Here is my code for the get_disc_loss and I think I am detaching the generator correctly, but I am still getting an assertion error:
{moderator edit - solution code removed}
Here is my code for the get_disc_loss and I think I am detaching the generator correctly, but I am still getting an assertion error:
{moderator edit - solution code removed}
Note that detach()
is not an “in place” operation: it returns a new instance of the object with the graph detached. So that means you are discarding the detached graph and that disc_pred_fake
has already been created with the non-detached instance of gen_img
in any case, meaning that your detach
happens too late.
I have a similar error. I detached the generator from the predictions before I computed the loss for the fake images (and did not detach for the real images), but I am seeing the same error at runtime.
{moderator edit - solution code removed}
The error is as follows -
RuntimeError: element 0 of tensors does not require grad and does not have a grad_fn
I tried moving the detach() around but haven’t had any luck.
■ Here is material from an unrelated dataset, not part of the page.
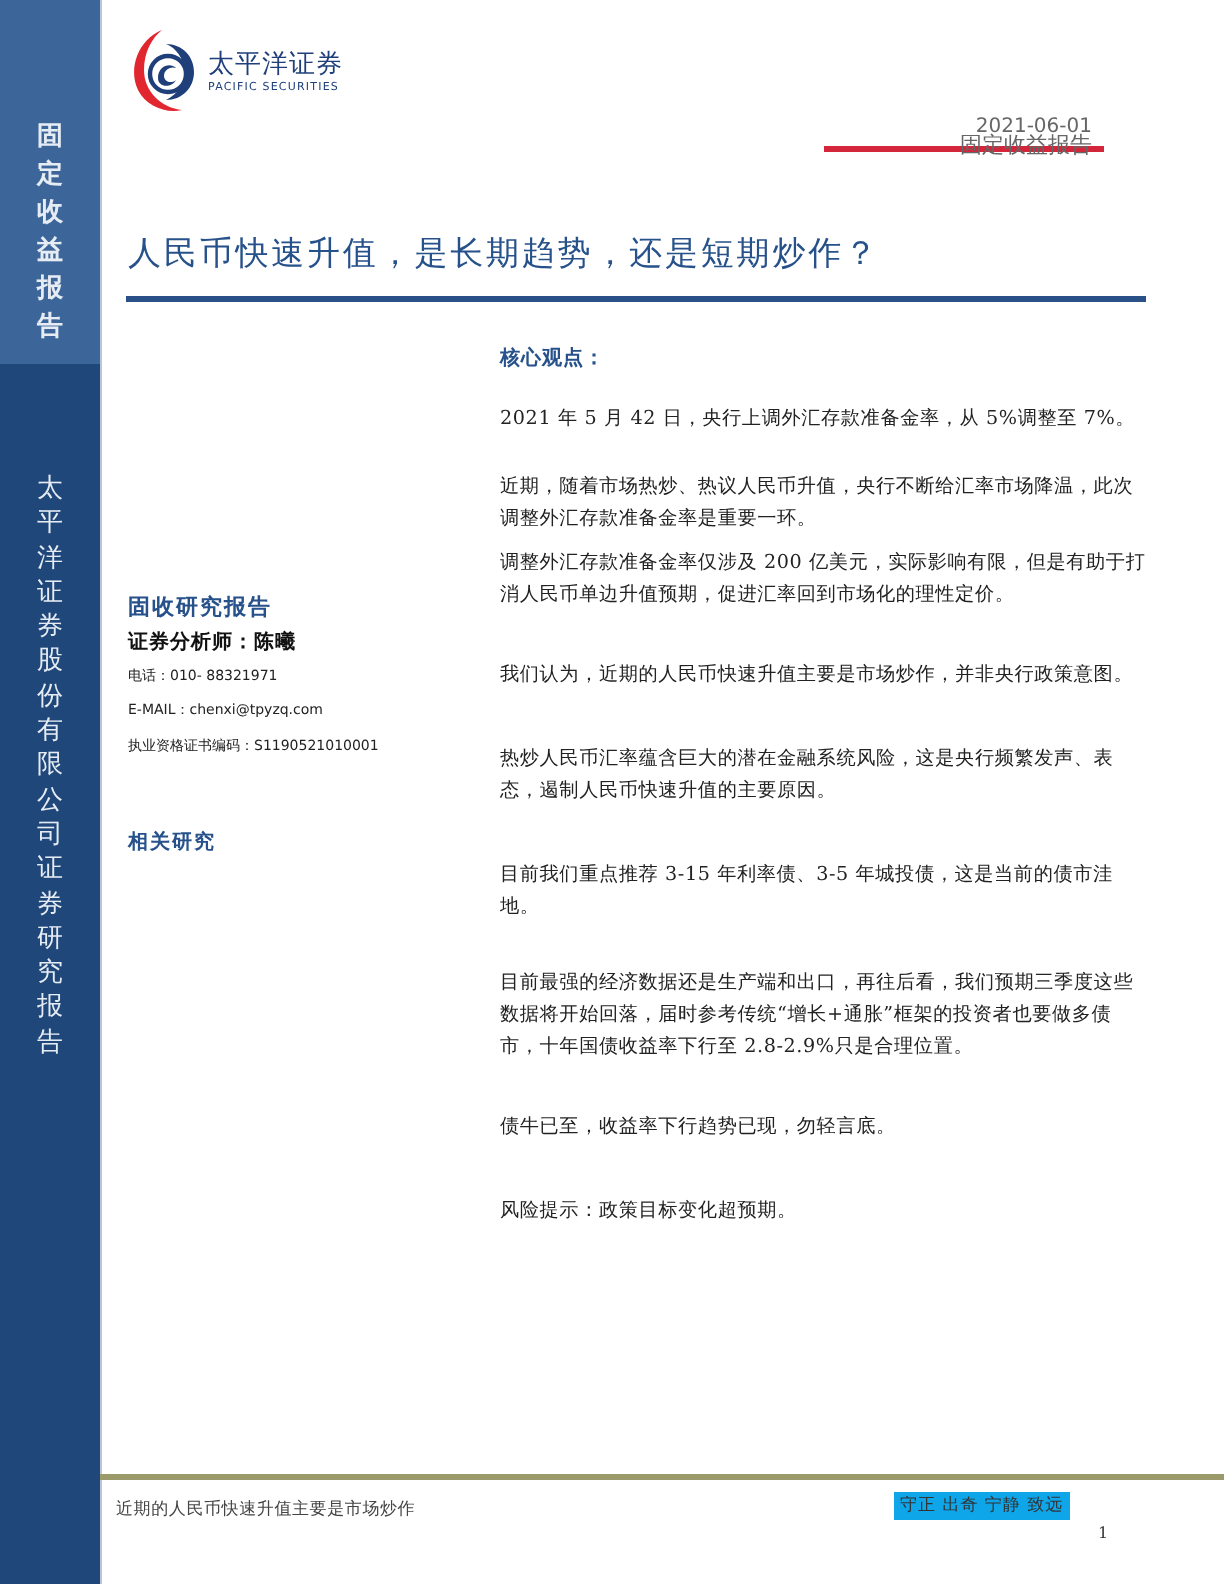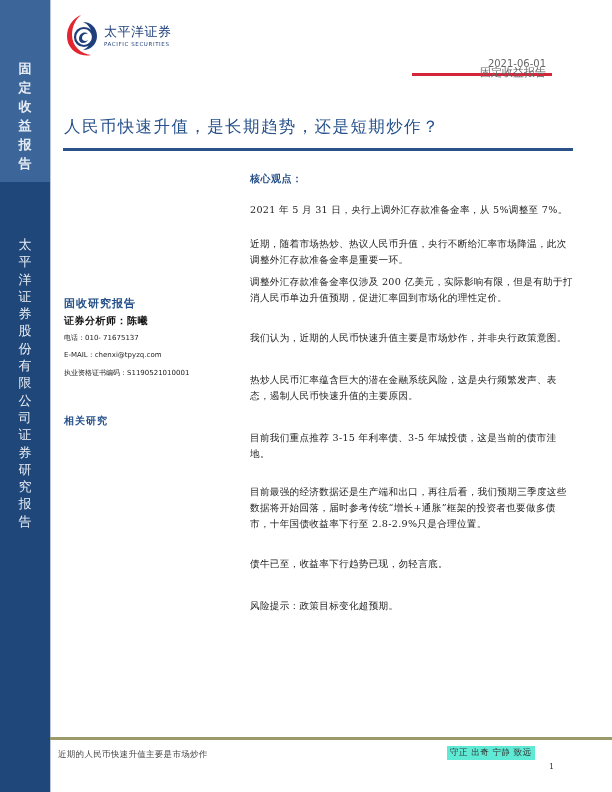"2021 年 5 月 31" div.p { text: 31 -> 42 }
Can you help point me in the right direction?
I think you are doing the detach too late: you are detaching the output of the discriminator for the fake images. The point is you want to detach the fake images before you feed them to the discriminator. The way you are doing it, the discriminator doesn’t have gradients for the fake case, which is not what you want, right?
Thanks for the prompt response, @paulinpaloalto! The explanation makes complete sense - however, even when I try detaching the fake images before I feed them to the discriminator, I still see the same error at runtime. What might I be doing wrong?
fake = gen(noise).detach()
pred_fake = disc(fake)
Well, how about trying to detach the fake images after the generator and before you feed them to the discriminator? That’s how I implemented it and it worked for me.
But I would have expected your solution not to throw that particular error. The other thing to keep in mind that just typing new code into a function and then calling it again does nothing: it still runs the old code. You have to click “Shift-Enter” on the actual function cell to execute the new code and get it generated into the runtime image.
It might be something else, in that case. I’ll keep trying. Thanks for your help @paulinpaloalto!